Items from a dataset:
§ §

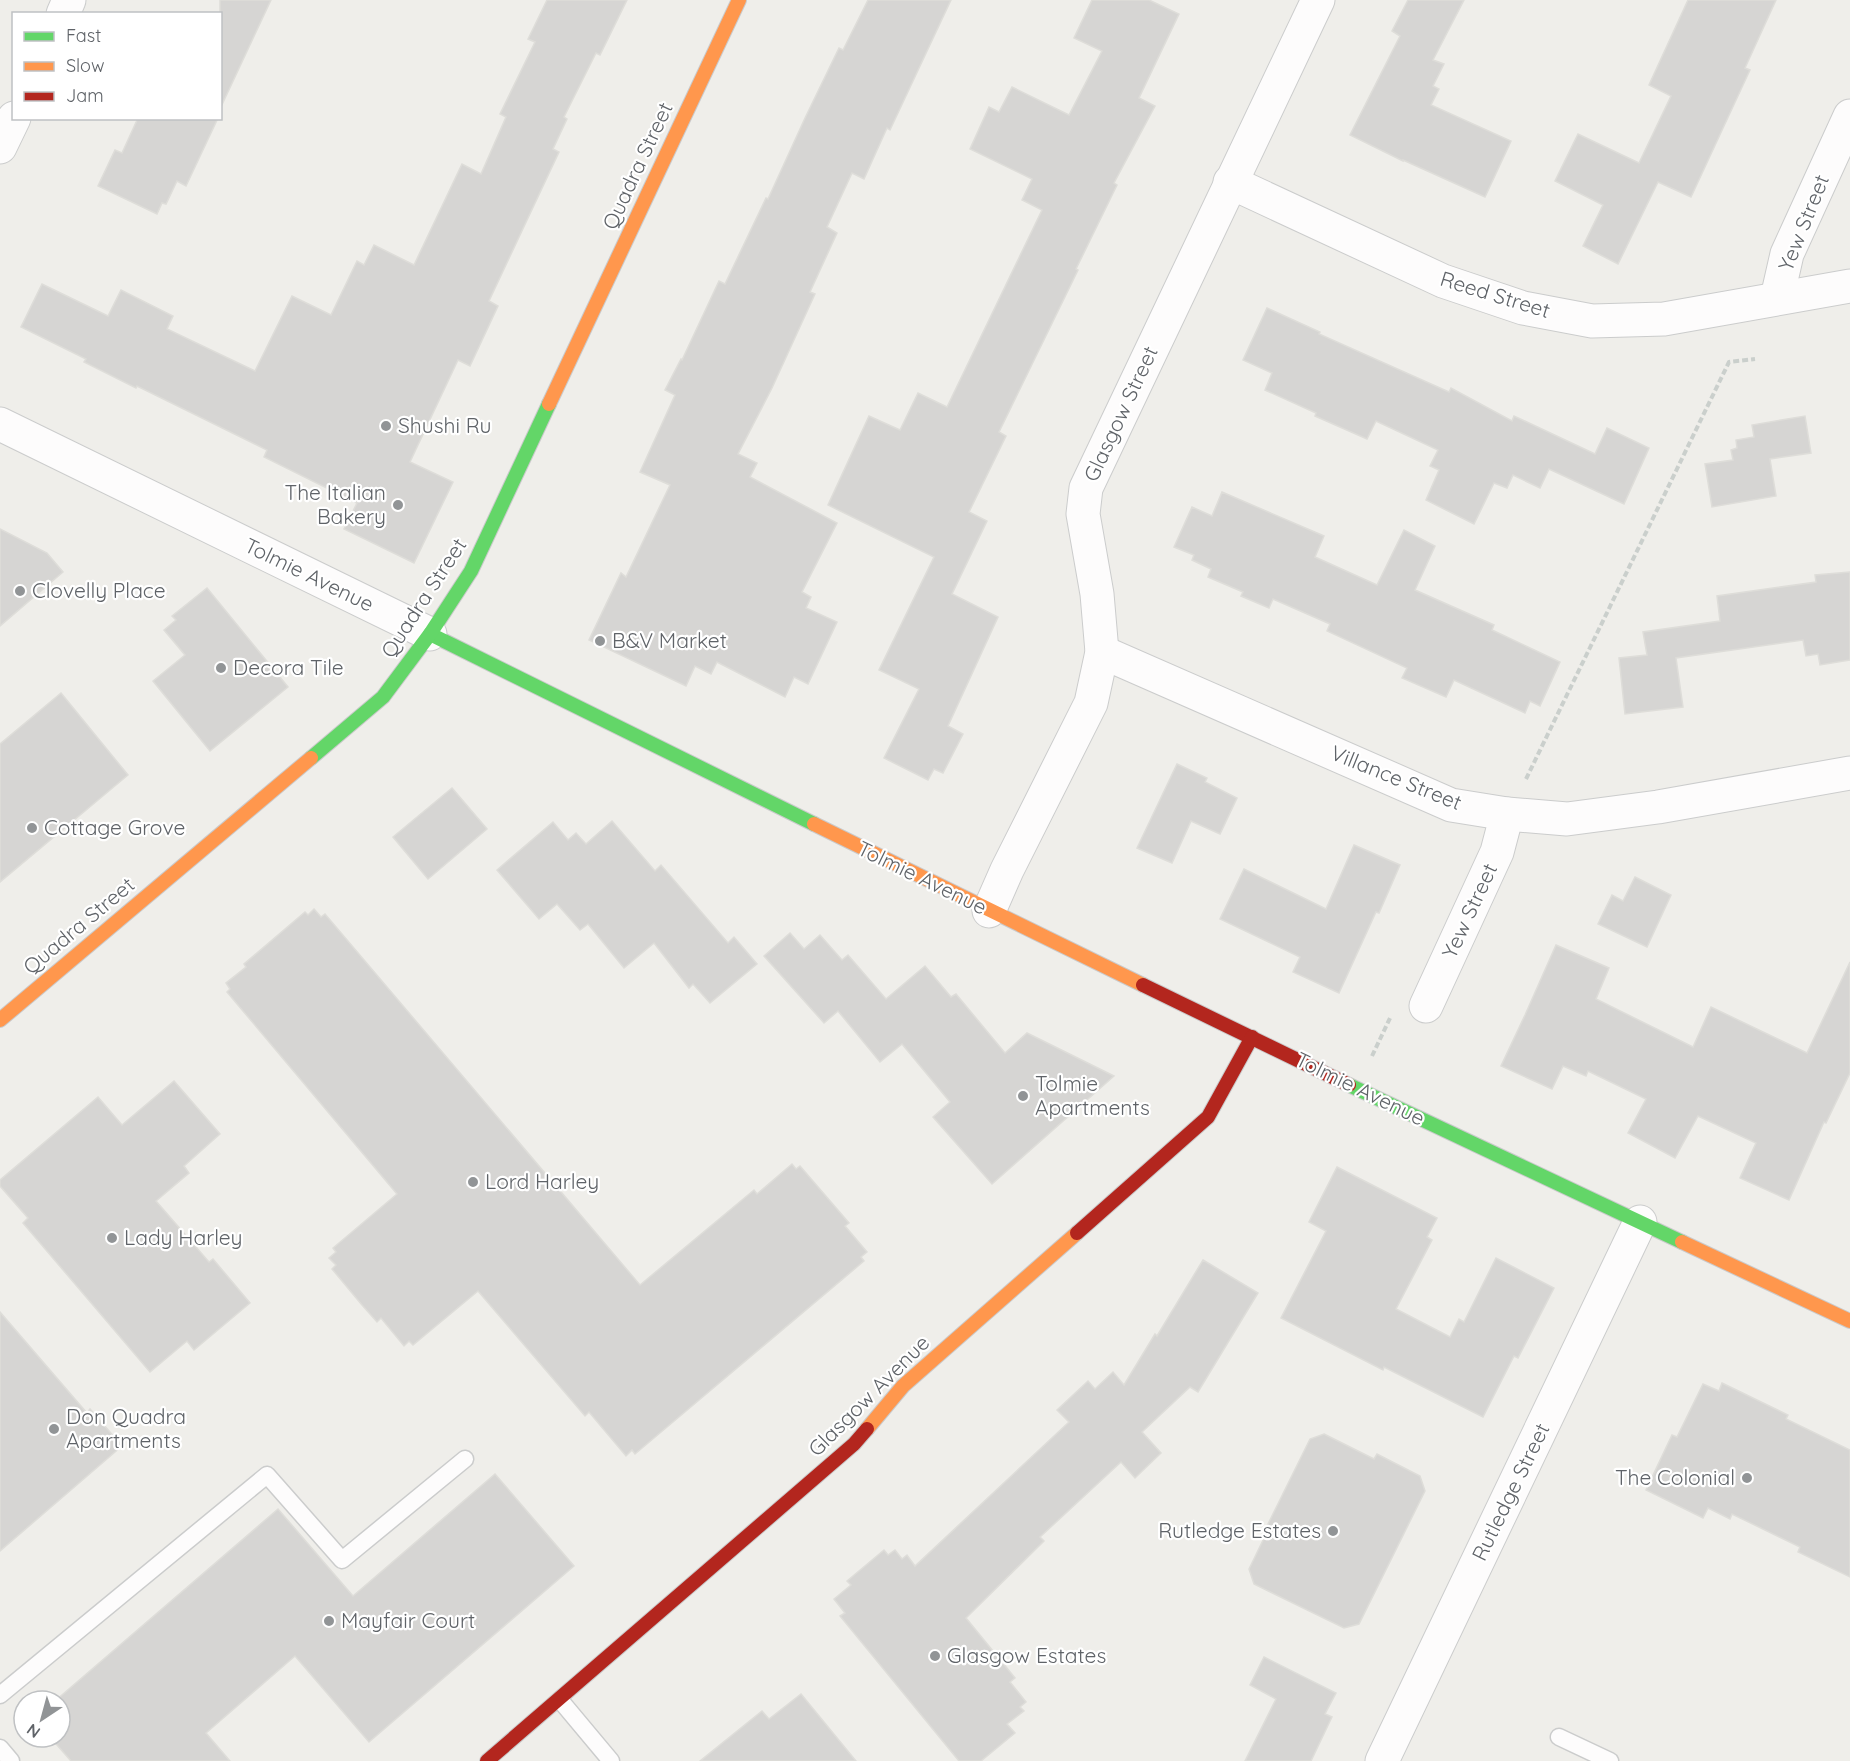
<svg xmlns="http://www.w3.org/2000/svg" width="1850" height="1761" font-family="Quicksand,sans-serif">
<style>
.building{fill:#d6d5d3;stroke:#deddd9;stroke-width:1.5}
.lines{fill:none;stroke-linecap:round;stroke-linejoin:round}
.lane-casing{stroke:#cbcccc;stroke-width:19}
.street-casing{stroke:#cbcccc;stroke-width:35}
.fast-casing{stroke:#cacacb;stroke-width:16}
.slow-casing{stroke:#cacacb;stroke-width:16}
.jam-casing{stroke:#cacacb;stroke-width:16}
.path{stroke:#cacfcc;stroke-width:4;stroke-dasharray:6 3;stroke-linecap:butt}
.lane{stroke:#fdfcfc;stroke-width:16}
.street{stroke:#fdfcfc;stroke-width:33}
.fast{stroke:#63d668;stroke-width:14}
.slow{stroke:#ff974d;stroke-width:14}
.jam{stroke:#b3261e;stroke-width:14}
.poi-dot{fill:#919496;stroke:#fff;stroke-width:2}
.labels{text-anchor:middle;stroke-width:4.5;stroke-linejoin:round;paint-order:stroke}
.street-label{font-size:21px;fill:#5f6368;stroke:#fff}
.poi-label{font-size:21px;fill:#5f6368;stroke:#fff;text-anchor:start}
</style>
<rect width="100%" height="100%" fill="#efeeea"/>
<g class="building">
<polygon points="220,0 271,0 220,109"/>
<polygon points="547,0 627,0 600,55 596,53 564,117 567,119 553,149 559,152 489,301 498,306 470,366 458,360 410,462 453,482 414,563 344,529 357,503 264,457 267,450 137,386 136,388 84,362 86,359 21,327 42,284 108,316 121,290 173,316 167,329 255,371 292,296 331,315 357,261 364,265 374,245 414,265 462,164 481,174 506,117 500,114 535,42 528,39"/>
<polygon points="868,0 951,0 890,130 887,128 864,179 852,173 827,227 837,233 810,292 815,294 772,388 738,454 757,463 750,477 837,523 802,592 811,597 806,608 837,622 808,684 794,677 785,697 717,662 711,674 695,666 686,686 589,640 621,573 626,577 670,485 640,472 675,395 665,390 681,359 682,360 719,281 725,284 766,198 768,199 805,118 839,48 843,50"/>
<polygon points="1092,0 1149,0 1179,14 1139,98 1155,106 1114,183 1117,185 1076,269 1078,270 999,432 1006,436 969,512 987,521 952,594 998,617 948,726 963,734 943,773 934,769 928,780 884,758 919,689 879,670 934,557 828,505 869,416 900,430 918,393 947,407 1042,210 1022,200 1032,179 970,149 989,107 999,112 1012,87 1069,115 1102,51 1074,38"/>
<polygon points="1408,0 1464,0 1433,60 1444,64 1433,86 1439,89 1431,105 1511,141 1485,197 1403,160 1403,161 1350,135 1400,36 1392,31"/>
<polygon points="1688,0 1776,0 1745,68 1750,70 1691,197 1658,182 1618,264 1583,246 1603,205 1555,181 1578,134 1639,163 1671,96 1649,85"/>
<polygon points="138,118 218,118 186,186 177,181 166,204 162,203 157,214 98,186 115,150 122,153"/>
<polygon points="1267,308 1320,332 1319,334 1449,392 1451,388 1512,421 1514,416 1595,454 1607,428 1649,448 1624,504 1549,469 1540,488 1513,475 1507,488 1494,483 1474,524 1426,500 1439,470 1430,466 1438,450 1376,421 1367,439 1315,416 1316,413 1265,390 1272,373 1243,360"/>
<polygon points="1805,416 1811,453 1770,459 1776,496 1712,507 1705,464 1733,460 1731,450 1737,448 1736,440 1754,437 1752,425"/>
<polygon points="1222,492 1324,536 1315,557 1377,585 1404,530 1435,546 1415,590 1494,625 1492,630 1560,662 1540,706 1530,701 1525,713 1454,680 1446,697 1402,678 1407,668 1327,631 1330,624 1273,599 1269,608 1241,596 1243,592 1208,577 1211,569 1192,560 1194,555 1174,547 1192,507 1212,516"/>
<polygon points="0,529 47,553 63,572 0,626"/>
<polygon points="1850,572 1850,660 1820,665 1818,654 1806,656 1803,640 1676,658 1683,707 1625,714 1619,658 1647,655 1643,632 1720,621 1717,596 1816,582 1815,575"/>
<polygon points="207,588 288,687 210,751 153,681 185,655 164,630 176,620 172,616"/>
<polygon points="61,693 128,775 0,882 0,744"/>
<polygon points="1177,764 1207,778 1205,782 1237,798 1220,834 1191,821 1172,863 1137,848"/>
<polygon points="452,788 487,829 428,879 393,837"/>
<polygon points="612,821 655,871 661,865 728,943 734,937 757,964 710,1003 693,984 689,988 654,943 624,968 588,924 580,930 557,904 539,919 497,870 553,822 568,840 576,833 586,844"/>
<polygon points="1354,845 1400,865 1379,913 1376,912 1339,993 1293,972 1300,957 1220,919 1244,869 1326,909"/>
<polygon points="1635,877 1671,895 1647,947 1598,924 1612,895 1623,901"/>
<polygon points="314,909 321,917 325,914 640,1285 754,1190 757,1194 792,1164 796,1169 800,1166 849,1223 845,1226 867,1252 861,1257 864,1261 635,1454 632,1450 626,1456 589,1412 585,1416 478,1291 413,1345 409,1341 404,1346 381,1318 377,1322 362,1305 332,1269 336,1265 329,1258 336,1252 333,1248 397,1194 227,992 230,989 226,983 246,967 244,964 305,912 308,915"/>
<polygon points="790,933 804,949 820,935 842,960 848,955 886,999 925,966 951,997 956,994 1005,1053 1027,1033 1114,1076 992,1184 933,1117 950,1102 902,1044 880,1062 838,1011 824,1023 764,956"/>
<polygon points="1556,945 1609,968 1596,999 1693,1047 1711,1007 1807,1053 1850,962 1850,1073 1826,1123 1824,1122 1789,1200 1740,1178 1756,1143 1698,1116 1675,1158 1628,1133 1646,1099 1588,1071 1586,1076 1563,1066 1552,1089 1501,1066 1525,1015"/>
<polygon points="174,1081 220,1134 184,1166 189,1173 156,1201 209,1262 213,1259 250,1303 194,1350 187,1341 150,1372 23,1223 28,1218 0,1186 0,1180 98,1097 122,1125"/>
<polygon points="1337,1167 1437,1218 1427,1237 1432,1240 1396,1309 1450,1337 1459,1319 1464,1322 1496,1258 1554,1288 1518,1358 1514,1356 1483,1417 1384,1367 1383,1370 1281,1318 1326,1231 1309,1222"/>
<polygon points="1203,1260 1258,1293 1198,1392 1190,1387 1142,1432 1161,1453 1135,1478 1121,1462 1040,1537 1044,1541 966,1618 1015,1678 1010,1682 1026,1702 1020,1707 1024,1711 1007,1724 1015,1733 981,1761 959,1761 840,1616 845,1613 834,1599 851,1585 847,1581 884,1550 888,1555 895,1550 902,1559 907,1555 915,1566 1069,1422 1057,1410 1088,1381 1095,1389 1113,1372 1124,1385 1155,1334 1157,1336"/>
<polygon points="0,1312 87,1413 90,1409 122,1446 0,1551"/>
<polygon points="1722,1383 1788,1415 1786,1419 1850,1450 1850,1577 1798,1552 1800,1547 1732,1514 1730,1519 1708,1508 1703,1518 1646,1490 1672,1435 1677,1437 1703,1384 1719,1391"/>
<polygon points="1324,1434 1374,1459 1377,1454 1420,1476 1425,1491 1359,1624 1344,1628 1254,1584 1249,1569 1267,1532 1265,1530 1310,1439"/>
<polygon points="495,1474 574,1566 369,1742 295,1656 206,1733 230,1761 71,1761 50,1737 60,1737 60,1701 55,1701 278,1509 353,1596"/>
<polygon points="1264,1657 1336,1693 1325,1714 1332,1717 1311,1761 1245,1761 1276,1699 1250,1685"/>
<polygon points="801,1694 856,1761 700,1761 762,1711 769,1719"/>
</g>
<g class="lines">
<g class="lane-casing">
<g id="lane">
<polyline points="0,1695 267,1475 342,1560 465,1459"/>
<polyline points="560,1700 611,1761"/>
<polyline points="1559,1737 1610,1761"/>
<polyline points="0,1748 11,1761"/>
</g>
</g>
<g class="street-casing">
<g id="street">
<polyline points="63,14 69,0"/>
<polyline points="0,147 14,118"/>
<polyline points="1230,182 1443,281 1523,308 1592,321 1664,319 1850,286"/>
<polyline points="1777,298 1787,254 1850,116"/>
<polyline points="0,424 430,634"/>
<polyline points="1102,652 1451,805 1507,814 1567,819 1658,807 1850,773"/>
<polyline points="989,911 1007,870 1091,703 1102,652 1097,594 1083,514 1086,488 1318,0"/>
<polyline points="1426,1006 1497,852 1507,814"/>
<polyline points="1382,1761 1640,1222"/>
</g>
</g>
<g class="fast-casing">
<g id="fast">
<polyline points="430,634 814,824"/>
<polyline points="311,758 383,697 430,634 471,571 549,404"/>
<polyline points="1349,1085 1682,1242"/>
</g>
</g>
<g class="slow-casing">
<g id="slow">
<polyline points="549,404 739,0"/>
<polyline points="814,824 1143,985"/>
<polyline points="0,1020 311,758"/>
<polyline points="1682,1242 1850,1321"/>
<polyline points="867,1429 903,1386 1077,1233"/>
</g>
</g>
<g class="jam-casing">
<g id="jam">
<polyline points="1143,985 1349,1085"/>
<polyline points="1077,1233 1208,1117 1252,1037"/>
<polyline points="487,1761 854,1444 867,1429"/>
</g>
</g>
<g class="path">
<polyline points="1526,779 1729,362 1755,359"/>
<polyline points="1372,1056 1391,1016"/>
</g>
<use href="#lane" class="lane"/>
<use href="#street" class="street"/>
<use href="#fast" class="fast"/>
<use href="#slow" class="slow"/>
<use href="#jam" class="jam"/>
</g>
<g class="poi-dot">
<circle cx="386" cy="426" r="6"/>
<circle cx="398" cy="505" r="6"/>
<circle cx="20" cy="591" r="6"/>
<circle cx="600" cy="641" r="6"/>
<circle cx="221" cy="668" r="6"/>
<circle cx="32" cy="828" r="6"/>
<circle cx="1023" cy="1096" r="6"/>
<circle cx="473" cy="1182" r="6"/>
<circle cx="112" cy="1238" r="6"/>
<circle cx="54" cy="1429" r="6"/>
<circle cx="1747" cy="1478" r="6"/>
<circle cx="1333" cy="1531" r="6"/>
<circle cx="329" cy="1621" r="6"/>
<circle cx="935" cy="1656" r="6"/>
</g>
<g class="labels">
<g class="street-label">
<text transform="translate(638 166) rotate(-65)" y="7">Quadra Street</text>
<text transform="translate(1804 223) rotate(-68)" y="7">Yew Street</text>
<text transform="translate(1495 295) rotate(17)" y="7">Reed Street</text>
<text transform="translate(1121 414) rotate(-65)" y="7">Glasgow Street</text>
<text transform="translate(309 575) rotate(26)" y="7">Tolmie Avenue</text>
<text transform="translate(424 598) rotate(-57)" y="7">Quadra Street</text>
<text transform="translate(1396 778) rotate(22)" y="7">Villance Street</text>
<text transform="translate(922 878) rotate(26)" y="7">Tolmie Avenue</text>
<text transform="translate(1470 911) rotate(-65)" y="7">Yew Street</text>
<text transform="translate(79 926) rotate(-40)" y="7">Quadra Street</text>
<text transform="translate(1360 1089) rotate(26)" y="7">Tolmie Avenue</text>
<text transform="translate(869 1396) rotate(-45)" y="7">Glasgow Avenue</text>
<text transform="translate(1511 1492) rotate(-64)" y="7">Rutledge Street</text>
</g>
<g class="poi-label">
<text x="398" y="433">Shushi Ru</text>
<text x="386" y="500" text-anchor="end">The Italian<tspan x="386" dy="24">Bakery</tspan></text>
<text x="32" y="598">Clovelly Place</text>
<text x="612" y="648">B&amp;V Market</text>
<text x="233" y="675">Decora Tile</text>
<text x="44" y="835">Cottage Grove</text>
<text x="1035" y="1091">Tolmie<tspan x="1035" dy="24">Apartments</tspan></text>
<text x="485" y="1189">Lord Harley</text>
<text x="124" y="1245">Lady Harley</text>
<text x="66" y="1424">Don Quadra<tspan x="66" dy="24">Apartments</tspan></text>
<text x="1735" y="1485" text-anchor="end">The Colonial</text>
<text x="1321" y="1538" text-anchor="end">Rutledge Estates</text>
<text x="341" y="1628">Mayfair Court</text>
<text x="947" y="1663">Glasgow Estates</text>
</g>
</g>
<rect x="12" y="12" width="210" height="108" fill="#ffffff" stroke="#bfc1c3" stroke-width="1.5"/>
<rect x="24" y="32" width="30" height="9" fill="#63d668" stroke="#bfc1c3" stroke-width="1.5"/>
<text x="66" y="42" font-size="18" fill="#5f6368">Fast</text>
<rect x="24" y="62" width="30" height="9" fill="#ff974d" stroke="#bfc1c3" stroke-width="1.5"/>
<text x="66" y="72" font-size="18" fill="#5f6368">Slow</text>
<rect x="24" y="92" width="30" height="9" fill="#b3261e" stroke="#bfc1c3" stroke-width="1.5"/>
<text x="66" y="102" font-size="18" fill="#5f6368">Jam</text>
<g transform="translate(42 1719) rotate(216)"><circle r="28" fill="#ffffff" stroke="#bfc1c3" stroke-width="1.5"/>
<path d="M0-4.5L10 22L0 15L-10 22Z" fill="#919496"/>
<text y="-9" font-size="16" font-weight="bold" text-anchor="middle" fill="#5f6368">N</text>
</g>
</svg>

§ §

PROBLEM REQUIREMENTS:
List every line in the records above that contains the word "cbcccc".

PROBLEM SOLUTION:
.lane-casing{stroke:#cbcccc;stroke-width:19}
.street-casing{stroke:#cbcccc;stroke-width:35}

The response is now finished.